Assistant coach Steven Downs officially announced Vhito’s captaincy and presented him with a custom jersey. With the team cheering in unison, the importance of the situation was directly seen in the players’ support of their new adopted captain.

As the mood in the room changed, Downs was even able to get a round of laughs after mentioning with relief that he didn’t need to fit Vhito’s father — who is built like a football player himself — with a jersey.

After taking a round of photographs with his new teammates, Vhito made his way down to the team locker room. As he walked down the tunnel and into the room, he was welcomed by chants of “Vhito! Vhito! Vhito!”

As he ran along the locker room, laughing and examining his customized locker, Vhito no longer looked like a cancer patient. He looked like someone simply enjoying his time with his teammates, as so many Penn athletes do on a daily basis.

A concept that came up several times throughout the event was “perspective,” specifically that while Penn fights every day for wins on the field, Vhito fights for something much more important.

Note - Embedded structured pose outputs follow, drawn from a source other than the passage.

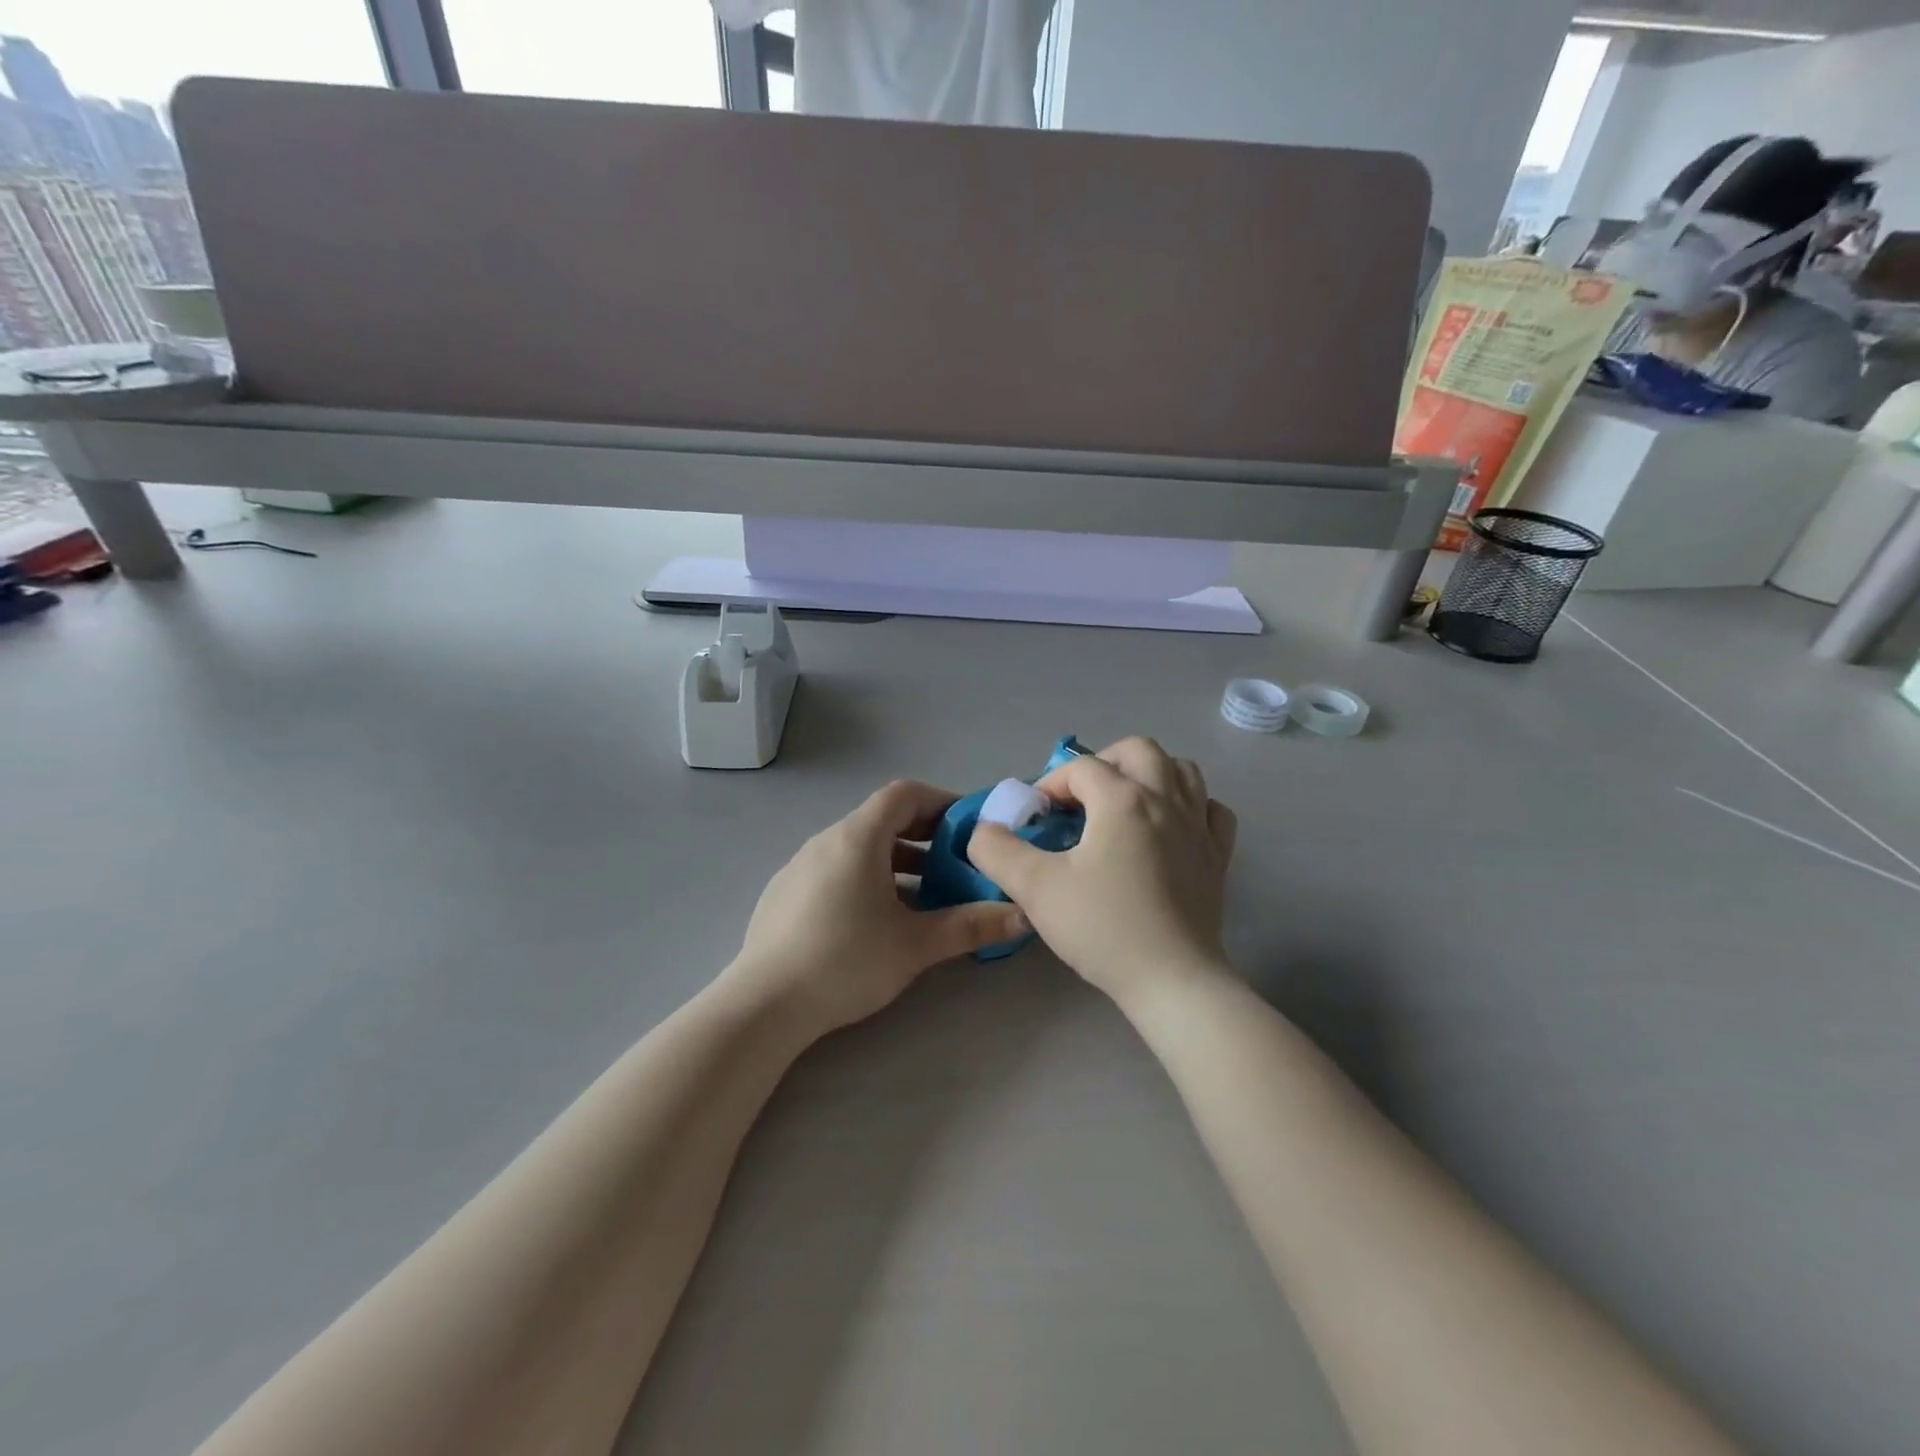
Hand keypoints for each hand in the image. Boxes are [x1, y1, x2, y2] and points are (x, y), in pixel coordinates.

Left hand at [723, 780, 1028, 1035]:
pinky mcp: (785, 893)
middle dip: (924, 837)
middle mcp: (826, 841)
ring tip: (925, 897)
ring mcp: (800, 866)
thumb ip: (971, 926)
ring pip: (858, 849)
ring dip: (897, 863)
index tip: (968, 827)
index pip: (904, 794)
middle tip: (956, 864)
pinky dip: (866, 879)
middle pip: (882, 820)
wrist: (764, 1004)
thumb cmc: (846, 961)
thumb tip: (1023, 916)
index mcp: (857, 838)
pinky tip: (876, 921)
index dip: (940, 801)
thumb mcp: (916, 945)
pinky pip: (835, 870)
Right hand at [968, 737, 1236, 1006]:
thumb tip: (983, 830)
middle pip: (1138, 750)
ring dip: (1149, 774)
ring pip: (1182, 770)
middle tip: (1080, 798)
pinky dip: (1191, 805)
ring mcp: (1198, 826)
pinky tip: (1171, 827)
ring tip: (1123, 804)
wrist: (1172, 981)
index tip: (1036, 818)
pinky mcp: (1218, 856)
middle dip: (1103, 763)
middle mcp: (1166, 799)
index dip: (1051, 784)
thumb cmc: (1103, 928)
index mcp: (1123, 799)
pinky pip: (1211, 810)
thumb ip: (997, 850)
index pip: (1080, 767)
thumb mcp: (1035, 888)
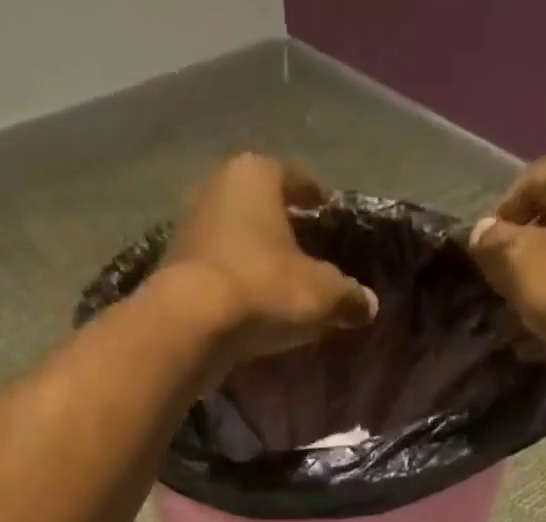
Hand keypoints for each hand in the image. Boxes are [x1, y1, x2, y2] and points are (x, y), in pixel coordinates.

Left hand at [157, 154, 377, 366]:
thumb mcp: (321, 296)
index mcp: (258, 173)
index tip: (330, 217)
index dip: (318, 199)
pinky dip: (236, 278)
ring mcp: (192, 223)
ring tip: (278, 281)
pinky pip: (219, 266)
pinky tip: (250, 302)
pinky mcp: (176, 263)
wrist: (193, 324)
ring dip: (256, 254)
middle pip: (263, 204)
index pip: (298, 179)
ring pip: (237, 234)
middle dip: (284, 227)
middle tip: (308, 252)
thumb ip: (348, 296)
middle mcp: (219, 185)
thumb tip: (369, 304)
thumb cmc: (263, 290)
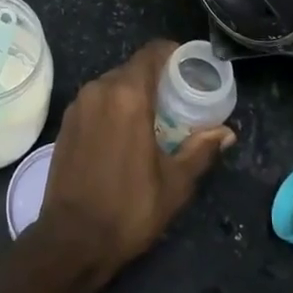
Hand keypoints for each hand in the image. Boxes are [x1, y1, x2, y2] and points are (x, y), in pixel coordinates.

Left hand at [30, 40, 233, 286]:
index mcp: (127, 95)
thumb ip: (200, 150)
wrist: (71, 240)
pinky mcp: (66, 122)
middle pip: (132, 68)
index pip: (151, 53)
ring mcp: (78, 104)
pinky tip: (126, 133)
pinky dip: (113, 107)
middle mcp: (98, 89)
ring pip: (112, 84)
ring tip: (156, 118)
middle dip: (156, 78)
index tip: (191, 68)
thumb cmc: (129, 209)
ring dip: (134, 93)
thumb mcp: (175, 183)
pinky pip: (96, 101)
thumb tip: (226, 132)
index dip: (173, 53)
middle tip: (180, 99)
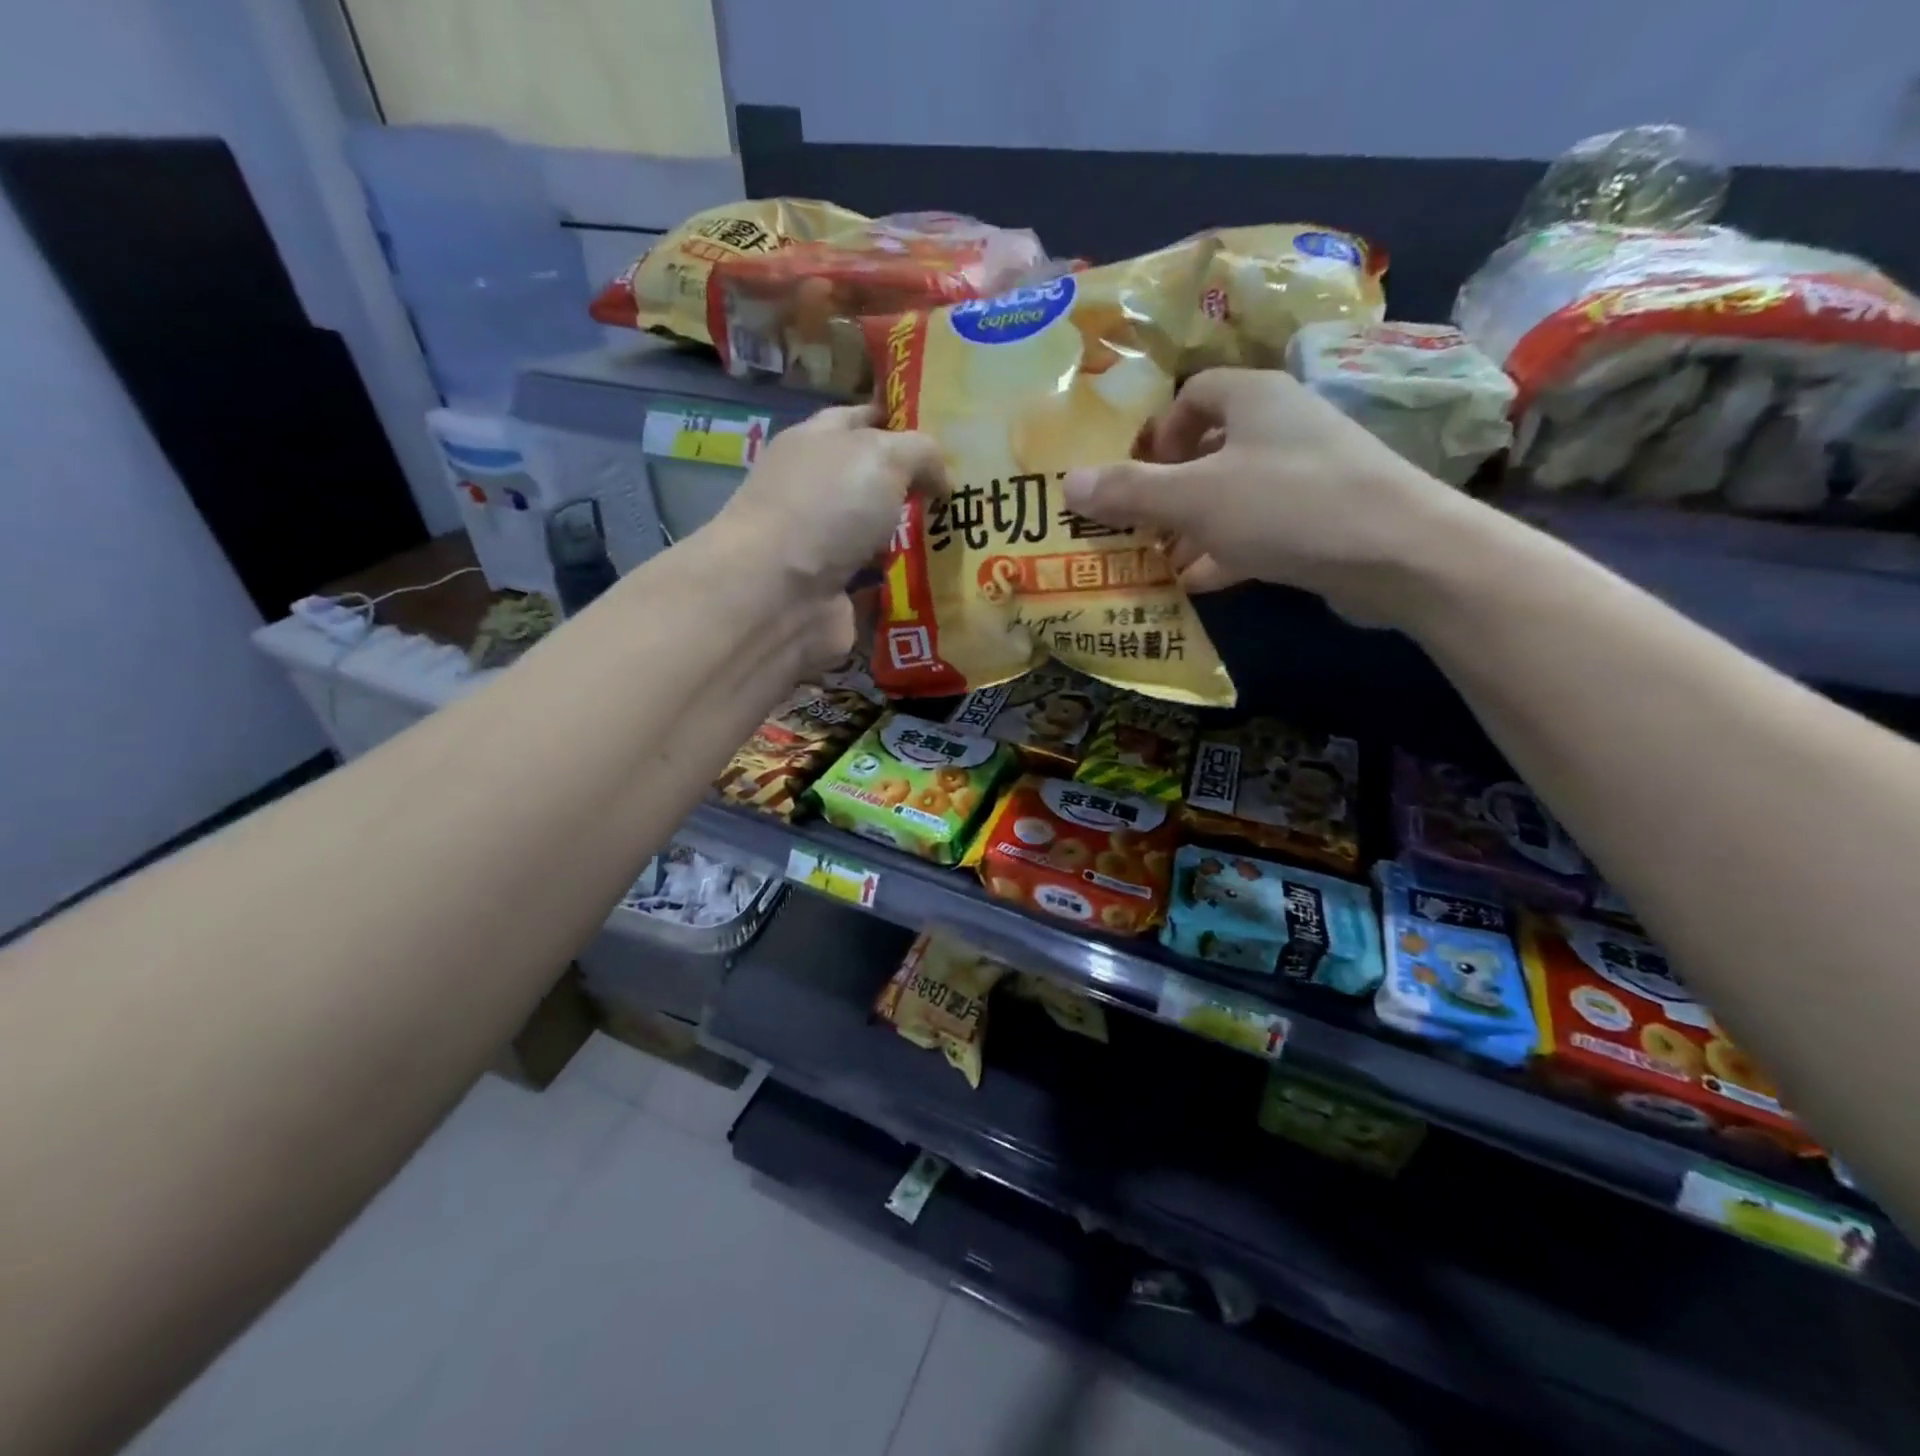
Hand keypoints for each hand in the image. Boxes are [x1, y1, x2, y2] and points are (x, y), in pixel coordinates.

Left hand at [718, 402, 947, 590]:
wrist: (777, 596)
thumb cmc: (826, 507)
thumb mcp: (882, 455)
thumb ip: (921, 453)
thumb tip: (942, 479)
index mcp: (815, 444)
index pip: (861, 419)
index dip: (900, 420)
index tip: (947, 430)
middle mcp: (817, 494)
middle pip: (874, 484)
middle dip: (918, 488)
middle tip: (970, 492)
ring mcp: (825, 549)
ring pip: (881, 539)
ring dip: (917, 542)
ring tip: (968, 541)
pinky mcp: (836, 597)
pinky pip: (882, 588)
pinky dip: (908, 589)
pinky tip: (945, 585)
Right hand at [1062, 369, 1470, 623]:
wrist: (1399, 553)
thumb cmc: (1288, 505)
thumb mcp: (1195, 498)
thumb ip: (1130, 491)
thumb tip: (1066, 482)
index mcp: (1255, 398)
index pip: (1194, 394)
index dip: (1159, 432)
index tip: (1137, 474)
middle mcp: (1283, 425)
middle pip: (1210, 448)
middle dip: (1168, 489)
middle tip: (1136, 527)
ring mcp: (1307, 473)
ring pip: (1232, 493)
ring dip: (1192, 527)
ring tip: (1157, 562)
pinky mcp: (1322, 518)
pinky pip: (1259, 527)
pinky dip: (1225, 551)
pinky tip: (1197, 582)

“It’s life and death versus wins and losses,” Murphy said. “They’re not even on the same scale.”

“It’s not how you handle the good times,” Priore added. “It’s how you handle adversity ... We saw how strong today Ashley and the family were.”

And it would serve the Quakers well to apply the perspective they gleaned from their time with their new captain not only to the field next year, but to the rest of their lives.